35. The plaintiff has received counselling from Dr. Goldsmith on a monthly basis since August, 2014. Since that time, she has made considerable improvement in relation to her symptoms. In particular, she has been able to use a lift on two occasions, without suffering any adverse sequelae. Dr. Goldsmith is of the opinion that the plaintiff will probably make a full recovery, but will require counselling for a further 18 months.
36. It is noteworthy that the plaintiff only saw her GP on two occasions in 2012. She has not required any medical, as distinct from psychological, intervention since that time.
37. The plaintiff has a responsible job as a supervisor in a large department store in Dublin. She did not miss any time from work as a result of the accident.
38. There is a difference of opinion between Dr. Goldsmith and Dr. O’Connor as to whether the plaintiff has suffered the symptoms and psychiatric sequelae as referred to by Dr. Goldsmith. Dr. Goldsmith struck me as a diligent practitioner, who has taken considerable care to diagnose the plaintiff’s psychiatric sequelae. She has seen the plaintiff on a monthly basis since August, 2014. Over the years, she has built up a close relationship with her patient. This has given her a deep insight into the plaintiff’s psychiatric difficulties. On the other hand, Dr. O’Connor only saw the plaintiff on one occasion in July 2016, almost four years post-accident. Insofar as there is a conflict between Dr. Goldsmith and Dr. O’Connor, I prefer the evidence of Dr. Goldsmith in that regard. Nevertheless, I do have regard to the fact, already mentioned, that the plaintiff did not think it necessary to return to her GP after the two occasions in 2012 already referred to.
39. I note that the plaintiff has made considerable improvement in the last two years. It is likely that she will achieve a resolution of her symptoms within a further 18 months. The fact that it will take this long was caused by the fact that the plaintiff only came under the care of Dr. Goldsmith in 2014. The accident caused an exacerbation or resurfacing of the claustrophobia, which the plaintiff had suffered as a child. It must be recognised that some proportion of the treatment which the plaintiff has been receiving from Dr. Goldsmith, is directed not to the effects of the accident, when she was trapped in a lift in August, 2012, but deal with the underlying conditions of claustrophobia and anxiety, which had existed beneath the surface since she was a child. Thus, a significant proportion of the treatment which the plaintiff has received to-date and will receive into the future, is dealing with that underlying condition, which was not caused by any wrongful act on the part of the defendants.
40. I do not accept the defendant’s submission that this case is governed by the decision in Fletcher v. Commissioners of Public Works [2003] 1 IR 465. I am satisfied that in this case the plaintiff has suffered a psychiatric injury as a direct result of being trapped in the lift. The extent of this injury was somewhat out of the norm, due to the fact that the plaintiff had suffered from claustrophobia as a child. Her present treatment is treating not only the direct sequelae of bring trapped in the lift, but also the pre-existing problem of childhood claustrophobia, which resurfaced as a result of the accident.

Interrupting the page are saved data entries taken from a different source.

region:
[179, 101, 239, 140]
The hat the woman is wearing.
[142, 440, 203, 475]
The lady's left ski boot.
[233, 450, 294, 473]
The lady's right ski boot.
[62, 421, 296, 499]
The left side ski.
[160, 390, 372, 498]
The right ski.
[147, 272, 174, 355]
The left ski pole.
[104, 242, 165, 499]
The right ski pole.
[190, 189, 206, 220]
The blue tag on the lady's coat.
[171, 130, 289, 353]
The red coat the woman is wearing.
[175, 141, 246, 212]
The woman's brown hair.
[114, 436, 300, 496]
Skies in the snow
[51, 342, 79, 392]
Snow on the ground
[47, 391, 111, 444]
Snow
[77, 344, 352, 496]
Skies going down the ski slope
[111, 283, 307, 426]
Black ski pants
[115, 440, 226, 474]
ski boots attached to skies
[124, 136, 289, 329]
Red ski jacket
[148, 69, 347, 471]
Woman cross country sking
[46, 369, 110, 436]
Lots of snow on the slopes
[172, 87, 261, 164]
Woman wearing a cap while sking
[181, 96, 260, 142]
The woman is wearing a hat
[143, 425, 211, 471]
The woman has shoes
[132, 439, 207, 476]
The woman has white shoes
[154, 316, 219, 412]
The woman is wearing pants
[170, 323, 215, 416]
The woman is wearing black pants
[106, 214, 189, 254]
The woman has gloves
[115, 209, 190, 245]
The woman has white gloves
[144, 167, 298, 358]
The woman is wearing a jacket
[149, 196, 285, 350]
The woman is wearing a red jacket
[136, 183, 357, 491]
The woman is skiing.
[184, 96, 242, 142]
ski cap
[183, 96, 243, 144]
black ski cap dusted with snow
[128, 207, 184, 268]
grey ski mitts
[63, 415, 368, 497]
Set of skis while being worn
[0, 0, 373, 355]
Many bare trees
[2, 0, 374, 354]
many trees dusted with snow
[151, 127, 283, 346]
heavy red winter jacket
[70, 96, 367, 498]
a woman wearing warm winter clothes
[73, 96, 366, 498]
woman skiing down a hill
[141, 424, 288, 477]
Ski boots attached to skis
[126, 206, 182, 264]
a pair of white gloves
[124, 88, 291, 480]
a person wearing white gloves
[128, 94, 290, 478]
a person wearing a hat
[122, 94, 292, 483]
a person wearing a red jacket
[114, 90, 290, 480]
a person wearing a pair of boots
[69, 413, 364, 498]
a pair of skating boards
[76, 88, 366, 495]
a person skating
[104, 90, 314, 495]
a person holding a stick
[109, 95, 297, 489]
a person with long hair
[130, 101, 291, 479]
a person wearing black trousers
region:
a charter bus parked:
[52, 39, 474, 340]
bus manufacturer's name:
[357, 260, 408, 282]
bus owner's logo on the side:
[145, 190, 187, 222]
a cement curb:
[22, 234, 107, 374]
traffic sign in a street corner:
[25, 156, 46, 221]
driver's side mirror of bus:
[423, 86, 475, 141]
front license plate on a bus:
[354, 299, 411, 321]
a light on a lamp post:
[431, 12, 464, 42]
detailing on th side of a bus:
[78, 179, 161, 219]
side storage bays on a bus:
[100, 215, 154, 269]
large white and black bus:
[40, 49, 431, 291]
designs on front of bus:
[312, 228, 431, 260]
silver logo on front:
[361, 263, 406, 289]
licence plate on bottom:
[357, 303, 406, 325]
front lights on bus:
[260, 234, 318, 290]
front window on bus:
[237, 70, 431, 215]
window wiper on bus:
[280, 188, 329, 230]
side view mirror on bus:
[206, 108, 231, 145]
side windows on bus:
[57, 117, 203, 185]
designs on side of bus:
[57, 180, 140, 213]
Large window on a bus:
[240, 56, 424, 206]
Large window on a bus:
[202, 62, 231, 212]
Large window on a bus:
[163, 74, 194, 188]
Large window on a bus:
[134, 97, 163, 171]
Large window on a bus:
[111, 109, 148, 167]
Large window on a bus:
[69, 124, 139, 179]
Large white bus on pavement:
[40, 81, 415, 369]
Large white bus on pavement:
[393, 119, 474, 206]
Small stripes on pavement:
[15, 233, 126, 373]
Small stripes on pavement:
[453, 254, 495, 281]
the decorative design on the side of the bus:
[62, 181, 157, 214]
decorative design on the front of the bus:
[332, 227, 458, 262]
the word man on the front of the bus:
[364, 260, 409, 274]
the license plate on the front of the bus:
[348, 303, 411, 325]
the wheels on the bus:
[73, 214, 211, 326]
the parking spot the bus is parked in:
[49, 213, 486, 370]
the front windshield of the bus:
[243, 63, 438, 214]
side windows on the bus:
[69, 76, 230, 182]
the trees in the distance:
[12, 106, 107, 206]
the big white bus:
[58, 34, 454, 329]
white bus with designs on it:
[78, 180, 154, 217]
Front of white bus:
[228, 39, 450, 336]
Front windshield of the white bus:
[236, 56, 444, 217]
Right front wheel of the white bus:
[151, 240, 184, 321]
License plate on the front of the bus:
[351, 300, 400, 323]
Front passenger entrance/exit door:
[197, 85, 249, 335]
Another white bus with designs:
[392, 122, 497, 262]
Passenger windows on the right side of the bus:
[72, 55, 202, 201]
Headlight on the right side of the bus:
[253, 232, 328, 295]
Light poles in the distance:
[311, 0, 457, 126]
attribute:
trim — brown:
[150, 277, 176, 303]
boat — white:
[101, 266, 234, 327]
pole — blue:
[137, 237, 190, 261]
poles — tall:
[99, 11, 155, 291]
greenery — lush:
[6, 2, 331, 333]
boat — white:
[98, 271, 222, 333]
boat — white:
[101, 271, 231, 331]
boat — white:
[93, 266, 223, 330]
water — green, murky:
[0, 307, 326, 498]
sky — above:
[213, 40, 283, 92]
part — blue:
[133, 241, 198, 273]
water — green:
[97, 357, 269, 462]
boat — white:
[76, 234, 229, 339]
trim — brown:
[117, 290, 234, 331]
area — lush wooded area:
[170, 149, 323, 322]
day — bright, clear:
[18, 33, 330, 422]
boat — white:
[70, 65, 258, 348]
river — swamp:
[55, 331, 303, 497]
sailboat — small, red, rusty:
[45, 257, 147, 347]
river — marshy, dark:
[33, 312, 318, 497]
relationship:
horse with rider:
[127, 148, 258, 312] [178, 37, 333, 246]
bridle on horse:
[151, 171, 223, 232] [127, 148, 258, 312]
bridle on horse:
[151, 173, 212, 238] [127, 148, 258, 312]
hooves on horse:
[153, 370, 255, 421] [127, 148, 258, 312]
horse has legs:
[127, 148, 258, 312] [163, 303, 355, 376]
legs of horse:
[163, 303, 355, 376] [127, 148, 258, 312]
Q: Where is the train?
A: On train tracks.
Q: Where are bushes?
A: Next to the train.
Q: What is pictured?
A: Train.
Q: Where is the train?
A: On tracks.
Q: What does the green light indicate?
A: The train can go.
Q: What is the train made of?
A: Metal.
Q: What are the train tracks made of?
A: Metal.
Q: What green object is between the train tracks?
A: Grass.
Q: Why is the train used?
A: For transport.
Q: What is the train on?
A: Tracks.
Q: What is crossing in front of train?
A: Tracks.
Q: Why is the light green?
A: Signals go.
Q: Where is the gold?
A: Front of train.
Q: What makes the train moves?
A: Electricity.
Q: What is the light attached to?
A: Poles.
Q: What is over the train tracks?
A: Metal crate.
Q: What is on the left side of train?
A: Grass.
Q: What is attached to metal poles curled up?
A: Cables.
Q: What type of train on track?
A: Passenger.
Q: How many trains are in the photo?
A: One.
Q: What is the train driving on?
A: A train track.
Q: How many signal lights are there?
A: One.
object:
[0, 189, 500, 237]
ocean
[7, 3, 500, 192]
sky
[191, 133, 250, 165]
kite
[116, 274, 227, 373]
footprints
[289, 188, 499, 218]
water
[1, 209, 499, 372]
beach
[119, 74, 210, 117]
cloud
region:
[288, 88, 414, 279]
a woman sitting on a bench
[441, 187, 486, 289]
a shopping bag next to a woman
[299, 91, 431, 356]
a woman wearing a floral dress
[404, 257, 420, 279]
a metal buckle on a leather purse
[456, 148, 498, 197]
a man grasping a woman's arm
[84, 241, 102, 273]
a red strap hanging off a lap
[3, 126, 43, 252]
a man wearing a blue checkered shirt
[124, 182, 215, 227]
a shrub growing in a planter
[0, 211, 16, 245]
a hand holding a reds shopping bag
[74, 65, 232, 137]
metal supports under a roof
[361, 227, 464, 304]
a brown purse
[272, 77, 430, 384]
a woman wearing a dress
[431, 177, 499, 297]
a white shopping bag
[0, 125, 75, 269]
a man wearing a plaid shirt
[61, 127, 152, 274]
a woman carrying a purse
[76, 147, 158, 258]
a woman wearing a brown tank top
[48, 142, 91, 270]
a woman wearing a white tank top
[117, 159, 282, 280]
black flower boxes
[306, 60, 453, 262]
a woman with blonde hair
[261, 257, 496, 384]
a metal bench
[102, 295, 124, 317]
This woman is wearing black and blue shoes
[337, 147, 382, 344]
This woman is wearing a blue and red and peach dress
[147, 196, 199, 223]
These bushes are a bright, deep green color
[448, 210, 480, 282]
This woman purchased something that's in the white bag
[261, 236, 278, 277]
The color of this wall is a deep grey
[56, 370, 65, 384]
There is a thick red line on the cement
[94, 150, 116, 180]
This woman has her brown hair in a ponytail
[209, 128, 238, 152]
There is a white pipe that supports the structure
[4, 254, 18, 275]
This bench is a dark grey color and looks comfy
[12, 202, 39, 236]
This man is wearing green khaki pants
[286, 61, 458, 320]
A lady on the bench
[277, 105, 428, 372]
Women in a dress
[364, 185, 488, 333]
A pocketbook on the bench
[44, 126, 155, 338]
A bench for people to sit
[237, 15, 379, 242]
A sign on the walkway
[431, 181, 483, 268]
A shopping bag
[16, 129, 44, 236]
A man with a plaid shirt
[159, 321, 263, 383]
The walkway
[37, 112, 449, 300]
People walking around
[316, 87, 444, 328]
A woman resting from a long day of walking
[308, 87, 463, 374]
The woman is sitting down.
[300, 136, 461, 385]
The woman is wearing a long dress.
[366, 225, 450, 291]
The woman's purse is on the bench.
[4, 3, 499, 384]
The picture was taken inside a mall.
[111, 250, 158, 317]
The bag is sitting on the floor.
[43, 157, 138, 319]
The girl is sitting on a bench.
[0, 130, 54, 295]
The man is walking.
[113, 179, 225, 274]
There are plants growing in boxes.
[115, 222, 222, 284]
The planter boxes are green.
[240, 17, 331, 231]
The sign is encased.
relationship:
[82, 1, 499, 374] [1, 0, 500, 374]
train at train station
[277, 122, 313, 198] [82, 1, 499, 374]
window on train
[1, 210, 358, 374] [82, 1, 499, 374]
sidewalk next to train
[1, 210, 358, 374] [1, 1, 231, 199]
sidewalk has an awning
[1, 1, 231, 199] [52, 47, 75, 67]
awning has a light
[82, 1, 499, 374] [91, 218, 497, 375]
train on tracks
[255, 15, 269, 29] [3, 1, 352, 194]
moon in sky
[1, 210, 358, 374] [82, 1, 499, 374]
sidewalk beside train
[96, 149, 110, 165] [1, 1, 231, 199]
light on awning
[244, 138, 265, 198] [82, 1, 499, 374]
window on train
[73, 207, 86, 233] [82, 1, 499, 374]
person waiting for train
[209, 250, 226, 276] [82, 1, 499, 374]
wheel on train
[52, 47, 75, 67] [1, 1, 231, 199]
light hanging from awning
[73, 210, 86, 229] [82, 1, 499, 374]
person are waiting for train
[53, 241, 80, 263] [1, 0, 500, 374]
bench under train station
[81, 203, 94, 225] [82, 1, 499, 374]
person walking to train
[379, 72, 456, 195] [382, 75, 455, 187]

41. In reaching a decision on the quantum of general damages in this case, I have had regard to the judgments of the Court of Appeal in Payne v. Nugent [2015] IECA 268, Nolan v. Wirenski [2016] IECA 56 and Shannon v. O’Sullivan [2016] IECA 93. In the circumstances, in an attempt to be fair to both parties, I award the plaintiff general damages of €20,000.00. To this must be added the sum of €5,060.00 as special damages. This latter sum was in respect of counselling and travel expenses, both to-date and into the future. This gives an overall award of €25,060.00.